The Minister of Health, Mr Alban Bagbin, has ordered heads of health training institutions to dismiss any nursing student who refuses to write mock examinations.
The mock exams are organised by schools to prepare the students for their final licensure examination conducted by the Nurses and Midwifery Council (NMC).
Speaking at the annual selection and performance review meeting of health training institutions in Kumasi, Mr Bagbin said the health sector needed disciplined and dedicated staff, and would not countenance any form of indiscipline from the students.
“If any student resists taking mock examination, dismiss them. We will not tolerate any indiscipline,” Mr Bagbin said. “We will not pamper anybody.”
The Health Minister was reacting to a submission by Chairman of the Conference of Heads of Health Training Institutions (COHHETI), Mr James Yambor, about the refusal of some students to take the mock examinations. According to Mr Yambor, the mock examination was a way of reducing failures recorded by nursing students in their final examinations.
Last year, for instance, less than 40 per cent of the 3,223 nursing students who wrote the licensure examination passed to practise as nurses.
Out of the total figure, 1,254 candidates – representing 38.9 per cent – passed the exams. The remaining 1,969 – representing 61.1 per cent – were referred to rewrite the August 2011 examination. The students, who came from about 100 health training institutions in the country, undertook four programmes in Registered General Nursing, Registered Midwifery, Registered Community Nursing and Registered Mental Nursing.
Mr Yambor told The Finder in an interview that the students were part of the reason for the mass failure and steps, such as the mock examination, were some measures put in place to stem the tide of failure. But some students refused to write the exams.
At the Koforidua Nursing and Midwifery Training School, only two out of the 135 regular final year students wrote the mock examination last year, according to Mrs Doreen Osae-Ayensu, the principal of the school.
Mr Alban Bagbin told the principals that government was doing its part to enhance quality training in the health training institutions, but urged the students and the training institutions to do their part of the bargain.
He catalogued a number of projects that were initiated since 2009 to address infrastructural deficits in schools.
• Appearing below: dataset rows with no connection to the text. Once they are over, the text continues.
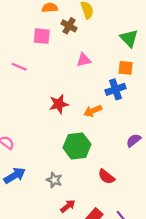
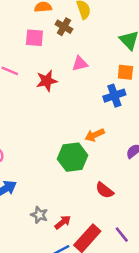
red star: (59, 104) -> (47, 81), moved
orange arrow: (93, 111) -> (95, 135), moved
gray star: (54, 180) -> (39, 215), moved

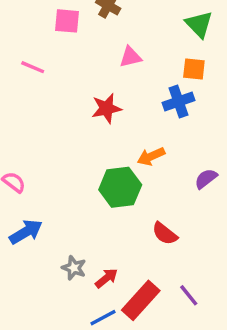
red star: (47, 81) -> (106, 108), moved

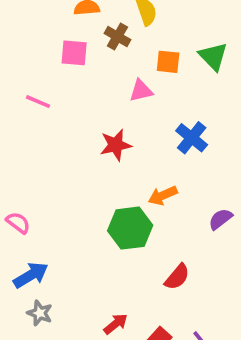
orange square: (194, 69) -> (168, 62), moved
blue cross: (178, 102) -> (192, 138), turned -32
red semicircle: (165, 234) -> (177, 277), turned -88
gray star: (74, 268) -> (40, 313), moved

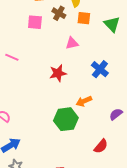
orange square: (168, 62) -> (84, 18), moved
pink line: (38, 102) -> (12, 57), moved
red semicircle: (177, 277) -> (101, 146), moved

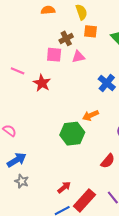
brown cross: (59, 13) -> (66, 38), moved, turned 32
pink square: (35, 22) -> (54, 55), moved
red star: (58, 73) -> (42, 83), moved, turned -30

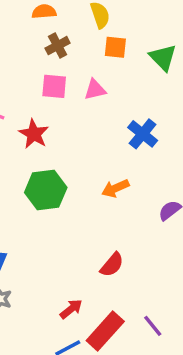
brown cross: (66, 38) -> (58, 46), moved
green hexagon: (72, 134) -> (46, 190), moved
red semicircle: (108, 161) -> (112, 265), moved

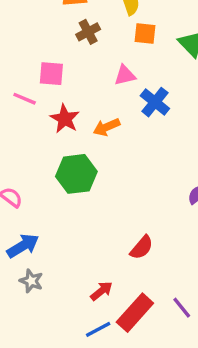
pink square: (54, 86) -> (51, 74), moved
blue cross: (143, 134) -> (155, 102), moved
orange arrow: (115, 188) -> (107, 127), moved

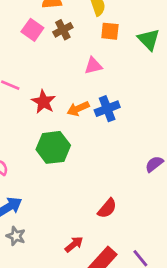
pink square: (51, 74) -> (32, 30), moved, turned 30
blue cross: (155, 102) -> (107, 109), moved, turned 30

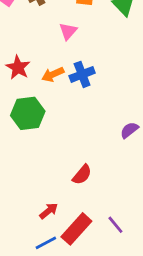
pink triangle: (93, 66) -> (68, 31), turned -36

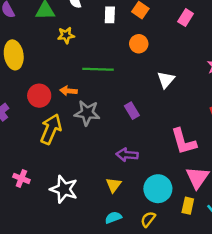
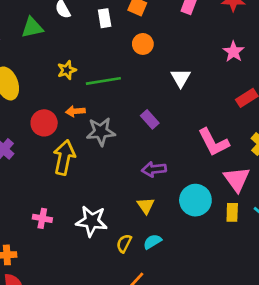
yellow star: (66, 35) -> (67, 70), moved
yellow semicircle: (148, 219) -> (124, 243), moved

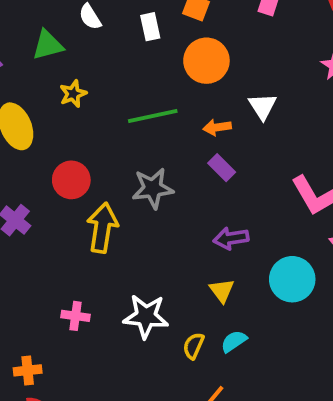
orange circle: (143, 44) -> (206, 61), size x1.5
yellow star: (67, 70) -> (73, 94), moved
orange arrow: (75, 111) -> (217, 127), moved

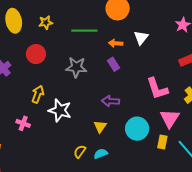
yellow star: (73, 94) -> (46, 22), moved
yellow arrow: (102, 228) -> (38, 94), moved, size x0.7
white star: (146, 316) -> (60, 110), moved

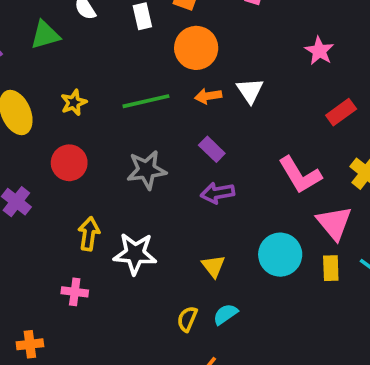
orange arrow: (116, 43) -> (208, 96), moved
purple arrow: (111, 101) -> (217, 193), moved

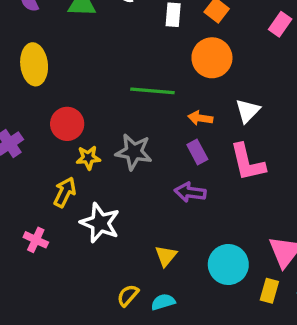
orange arrow: (208, 96) -> (200, 118), moved
yellow star: (74, 103) -> (88, 158), moved
pink L-shape: (300, 175) -> (247, 162), moved

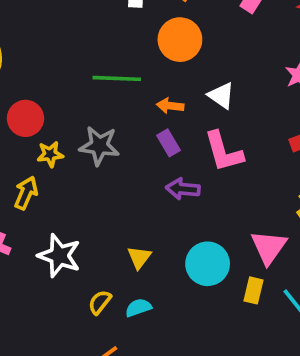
white triangle: (248, 111) -> (221, 96), turned -36
purple arrow: (190, 192) -> (183, 189), moved
white star: (100, 223) -> (59, 256), moved

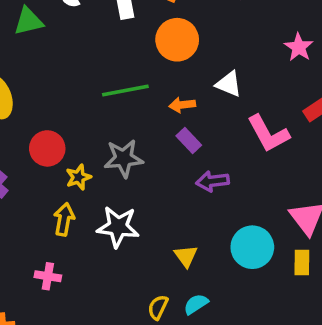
pink L-shape: (224, 152) -> (268, 134), moved
white star: (59, 256) -> (118, 227), moved

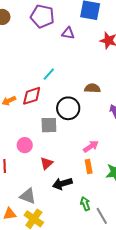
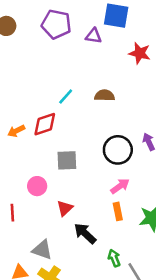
purple triangle: (68, 33) -> (93, 36), moved
brown semicircle: (92, 88) -> (105, 95), moved
black circle: (68, 108) -> (118, 150), moved
black arrow: (62, 184) -> (85, 233), turned 60

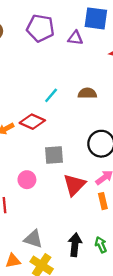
red diamond: (45, 124) -> (32, 122), turned 45
red triangle: (65, 208) -> (74, 185), moved, size x1.5
black arrow: (85, 233) -> (75, 245), moved, turned 55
He also named 13 health training institutions that would benefit from the construction of new classroom facilities in order to enhance learning. The projects, which he said would cost GH₵20.5million, would take off this year.
Mr Bagbin announced that the Ministry had initiated a National Research Programme for Health Training Institutions (NRPHTI), under which creative tutors would be awarded grants to enable them to conduct research, starting May, 2013.
The President of COHHETI, Mr James Yambor, was full of gratitude to government for prioritising the needs of health training institutions and the health sector in general. He said the 250 vehicles, including bigger capacity buses, which were recently distributed to the training institutions, were not only helpful for administrative purposes, but they also made it possible and easier to transport students to various locations for clinicals and other learning purposes.